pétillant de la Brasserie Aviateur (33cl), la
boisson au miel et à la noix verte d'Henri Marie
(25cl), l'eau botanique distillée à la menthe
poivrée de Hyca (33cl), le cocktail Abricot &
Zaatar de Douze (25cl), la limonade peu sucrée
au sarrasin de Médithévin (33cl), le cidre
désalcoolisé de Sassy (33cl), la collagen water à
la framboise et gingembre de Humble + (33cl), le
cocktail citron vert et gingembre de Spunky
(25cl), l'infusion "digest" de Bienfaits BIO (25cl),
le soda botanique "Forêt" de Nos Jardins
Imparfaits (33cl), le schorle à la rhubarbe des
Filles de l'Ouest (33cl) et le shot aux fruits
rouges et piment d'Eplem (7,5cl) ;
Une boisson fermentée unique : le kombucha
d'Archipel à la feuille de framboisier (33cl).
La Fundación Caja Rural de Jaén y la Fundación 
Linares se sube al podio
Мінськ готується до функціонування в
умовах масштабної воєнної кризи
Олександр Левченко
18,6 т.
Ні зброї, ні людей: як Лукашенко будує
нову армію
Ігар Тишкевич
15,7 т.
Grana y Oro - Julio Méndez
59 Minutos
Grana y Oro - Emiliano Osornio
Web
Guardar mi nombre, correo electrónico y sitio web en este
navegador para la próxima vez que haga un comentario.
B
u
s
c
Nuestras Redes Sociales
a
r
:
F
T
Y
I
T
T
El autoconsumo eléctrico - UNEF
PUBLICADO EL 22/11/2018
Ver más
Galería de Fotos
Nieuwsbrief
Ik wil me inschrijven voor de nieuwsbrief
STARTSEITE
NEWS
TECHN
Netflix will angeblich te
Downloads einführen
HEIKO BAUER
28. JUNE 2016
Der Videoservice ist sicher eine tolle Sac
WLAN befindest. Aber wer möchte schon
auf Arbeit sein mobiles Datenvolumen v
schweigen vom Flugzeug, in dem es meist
──────────
_EXERCISE INSTRUCTIONS_: Scan the material above for the word "Grana". Copy each line where it occurs.

_RESPONSE BELOW_:
Grana y Oro - Julio Méndez
Grana y Oro - Emiliano Osornio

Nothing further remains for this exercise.